Here are 5 reasons why the Blue Jackets were eliminated:
[RELATED: Complete Capitals vs. Blue Jackets series coverage]
1. Unable to finish job
The Blue Jackets had the Capitals on the ropes in Game 3; Panarin nearly scored the go-ahead goal with 1:15 left in the third period, but his shot hit the post. It was the same for Cam Atkinson in overtime, and Washington took advantage when center Lars Eller scored for a 3-2 win.
In Game 5, the Blue Jackets outshot the Capitals 16-1 in the third, and Oliver Bjorkstrand scored the tying goal, but Nicklas Backstrom won it in overtime for Washington, which took a 3-2 series lead.
"I look at those two games and we just couldn't get the next goal," Columbus coach John Tortorella said. "Game 3 was a really good game played by us, and them too. But Game 5 in the third period we have some chances and don't get it done, and they find a way to win."
Video: The crew on the Blue Jackets being eliminated
2. Special teams failure
Columbus took 251 penalties during the regular season (3.06 per game), second-fewest in the NHL to the Carolina Hurricanes (227). The Blue Jackets were called for 28 penalties (4.66) against the Capitals, who scored on one-third of their power plays (9-for-27).
The Blue Jackets scored on four of their first seven power plays, but once goaltender Braden Holtby replaced Philipp Grubauer for Washington to start the third period of Game 2, they went 0-for-17 and Holtby stopped all 19 shots by Columbus with the man-advantage.
"At the beginning of the series our power play was going," Blue Jackets forward Nick Foligno said. "We scored at will, and for whatever reason it dried. We've got to figure that out. That's something that wins you hockey games when you're not at your best."
3. No room at the top
The Blue Jackets' top line of Panarin, Pierre-Luc Dubois and Atkinson had 14 points (five goals, nine assists) in the first three games, but one point, a Dubois goal in Game 6, in the next three.
Washington defensemen Dmitry Orlov and Matt Niskanen hounded Panarin.
"I could feel someone was always right beside me, especially on the power play," Panarin said after Game 6.
4. Running on empty
Columbus took pride in comebacks during the regular season, particularly during a 10-game winning streak down the stretch. That strategy didn't work against Washington, which scored first in five of the six games. The Blue Jackets led for 20:47 in the series.

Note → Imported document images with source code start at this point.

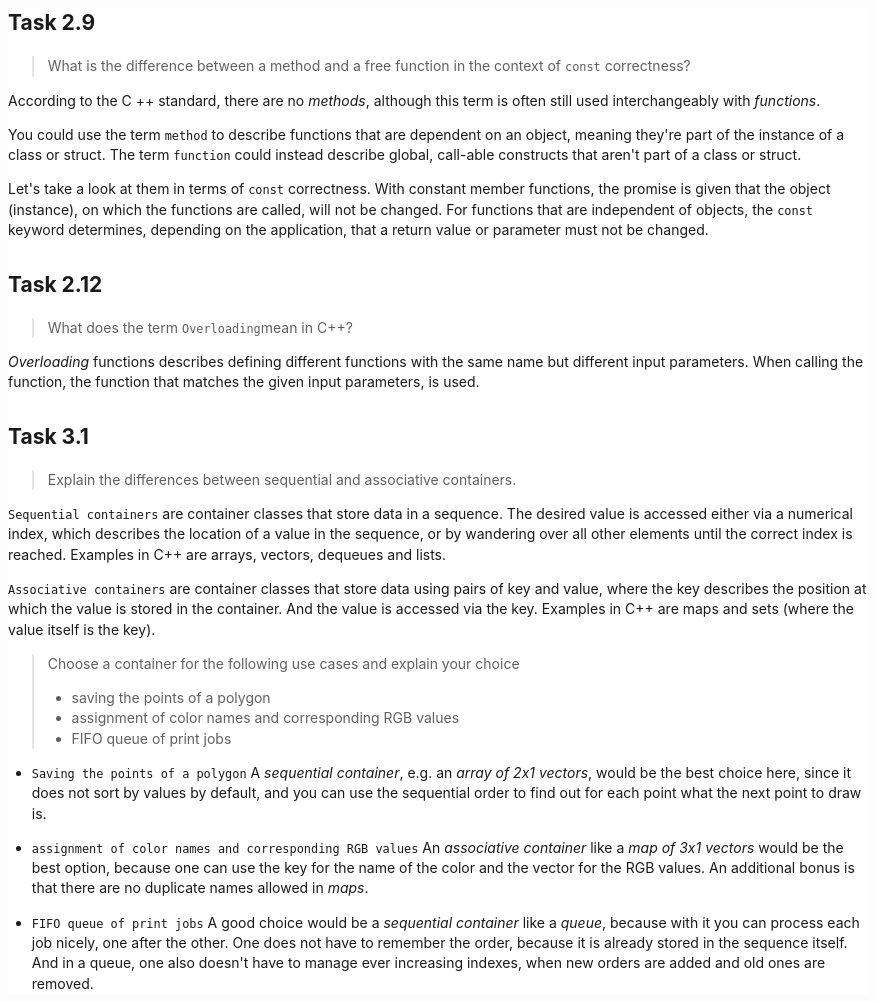 ## Task 2.9

> What is the difference between a method and a free function in the context of `const` correctness?

According to the C ++ standard, there are no *methods*, although this term is often still used interchangeably with *functions*.  

You could use the term `method` to describe functions that are dependent on an object, meaning they're part of the instance of a class or struct. The term `function` could instead describe global, call-able constructs that aren't part of a class or struct.

Let's take a look at them in terms of `const` correctness. With constant member functions, the promise is given that the object (instance), on which the functions are called, will not be changed. For functions that are independent of objects, the `const` keyword determines, depending on the application, that a return value or parameter must not be changed.

## Task  2.12

> What does the term `Overloading`mean in C++?

*Overloading* functions describes defining different functions with the same name but different input parameters. When calling the function, the function that matches the given input parameters, is used.

## Task 3.1

> Explain the differences between sequential and associative containers. 

`Sequential containers` are container classes that store data in a sequence. The desired value is accessed either via a numerical index, which describes the location of a value in the sequence, or by wandering over all other elements until the correct index is reached. Examples in C++ are arrays, vectors, dequeues and lists.

`Associative containers` are container classes that store data using pairs of key and value, where the key describes the position at which the value is stored in the container. And the value is accessed via the key. Examples in C++ are maps and sets (where the value itself is the key).

> Choose a container for the following use cases and explain your choice
> - saving the points of a polygon
> - assignment of color names and corresponding RGB values
> - FIFO queue of print jobs

- `Saving the points of a polygon`
A *sequential container*, e.g.  an *array of 2x1 vectors*, would be the best choice here, since it does not sort by values by default, and you can use the sequential order to find out for each point what the next point to draw is.

- `assignment of color names and corresponding RGB values`
An *associative container* like a *map of 3x1 vectors* would be the best option, because one can use the key for the name of the color and the vector for the RGB values. An additional bonus is that there are no duplicate names allowed in *maps*.

- `FIFO queue of print jobs`
A good choice would be a *sequential container* like a *queue*, because with it you can process each job nicely, one after the other. One does not have to remember the order, because it is already stored in the sequence itself. And in a queue, one also doesn't have to manage ever increasing indexes, when new orders are added and old ones are removed.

"It takes a lot out of you," Columbus defenseman Seth Jones said. "We've been doing it all year. That's how we got in the playoffs, playing from behind the last two months of the season.
"We took all the chances and they made us pay. That's what a good team will do to you. It is tough to expend a lot of energy to come back from two or three goals every game."
5. Bobrovsky up and down
Sergei Bobrovsky was spectacular at times and made 54 saves in Game 2 to bail out a leaky defense, but he allowed too many stoppable shots to go in.
He had a 3.18 goals-against average and .900 save percentage in the series. He is 5-14 with 3.49 GAA and .891 save percentage in 24 Stanley Cup Playoff games.